━━━━━ Given text ━━━━━
Eight days of fighting have killed at least 1,566 people across four countries: 1,332 in Iran, 217 in Lebanon, 11 in Israel, and 6 US service members. No new fatalities were reported in the six hours between 07:34 and 13:34 UTC on 7 March.
Iran has absorbed 85% of all recorded deaths. The six US dead — all Army reservists killed in the Kuwait drone strike on 2 March — have not increased since Day 3. Israel's eleven include military and civilian casualties from Iranian and Hezbollah strikes. Lebanon's toll has nearly doubled from the 123 confirmed on Thursday to 217, driven by continued Israeli strikes. Gulf state civilian casualties — including an 11-year-old girl killed by interceptor shrapnel in Kuwait and residents of struck residential buildings in Bahrain — do not appear in the consolidated count at all.
━━━━━ Data to examine ━━━━━
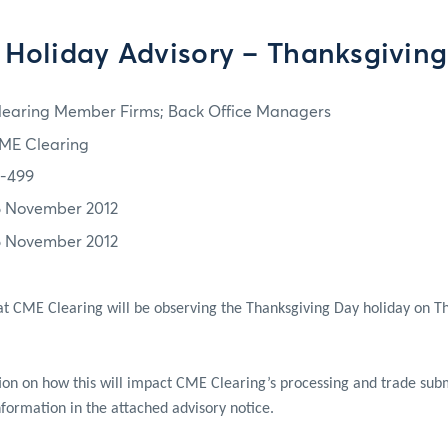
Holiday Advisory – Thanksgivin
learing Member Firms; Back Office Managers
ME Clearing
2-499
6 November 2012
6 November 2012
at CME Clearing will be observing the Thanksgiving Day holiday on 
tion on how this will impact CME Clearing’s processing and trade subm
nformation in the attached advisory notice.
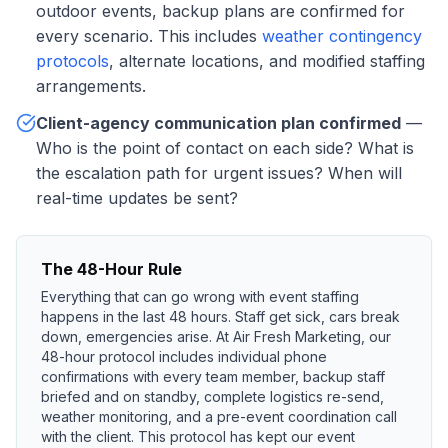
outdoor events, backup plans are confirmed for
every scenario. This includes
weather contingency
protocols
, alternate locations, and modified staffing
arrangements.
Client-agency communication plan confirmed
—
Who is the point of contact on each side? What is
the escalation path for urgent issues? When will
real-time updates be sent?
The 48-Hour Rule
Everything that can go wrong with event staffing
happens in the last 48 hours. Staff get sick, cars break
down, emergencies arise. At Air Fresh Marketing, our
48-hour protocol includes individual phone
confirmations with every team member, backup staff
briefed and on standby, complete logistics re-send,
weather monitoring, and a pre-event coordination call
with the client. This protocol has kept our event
━━━━━
━━━━━ Data to examine ━━━━━
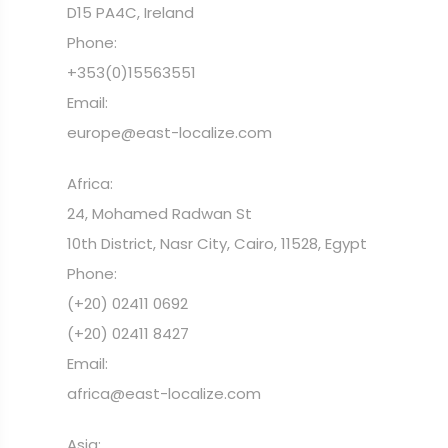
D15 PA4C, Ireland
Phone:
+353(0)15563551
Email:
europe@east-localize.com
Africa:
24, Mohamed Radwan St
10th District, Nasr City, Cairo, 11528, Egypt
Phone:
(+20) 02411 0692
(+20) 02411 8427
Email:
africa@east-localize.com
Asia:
━━━━━
Task list:
**1)** Rewrite the paragraph of the casualty summary that begins "Iran has absorbed" as a short bulleted list, keeping its main facts.
**2)** Answer these questions using the casualty summary:
(a) How many people have been killed in Iran?
(b) During what time window were no new fatalities reported?
(c) How many deaths in Lebanon had been confirmed on Thursday?
None of the transcribed page contents is needed here.

Completed exercise:
**1)**
- Iran accounts for 85% of all recorded deaths.
- The six US dead were all Army reservists killed in the Kuwait drone strike on 2 March, and their number has not risen since Day 3.
- Israel's eleven dead include military and civilian casualties from Iranian and Hezbollah strikes.
- Continued Israeli strikes have nearly doubled Lebanon's toll, from 123 confirmed on Thursday to 217.
- Gulf state civilian casualties are left out of the consolidated count entirely. These include an 11-year-old girl in Kuwait killed by interceptor shrapnel and residents of struck residential buildings in Bahrain.

**2)**
(a) 1,332 people have been killed in Iran.
(b) No new fatalities were reported between 07:34 and 13:34 UTC on 7 March.
(c) 123 deaths in Lebanon had been confirmed on Thursday.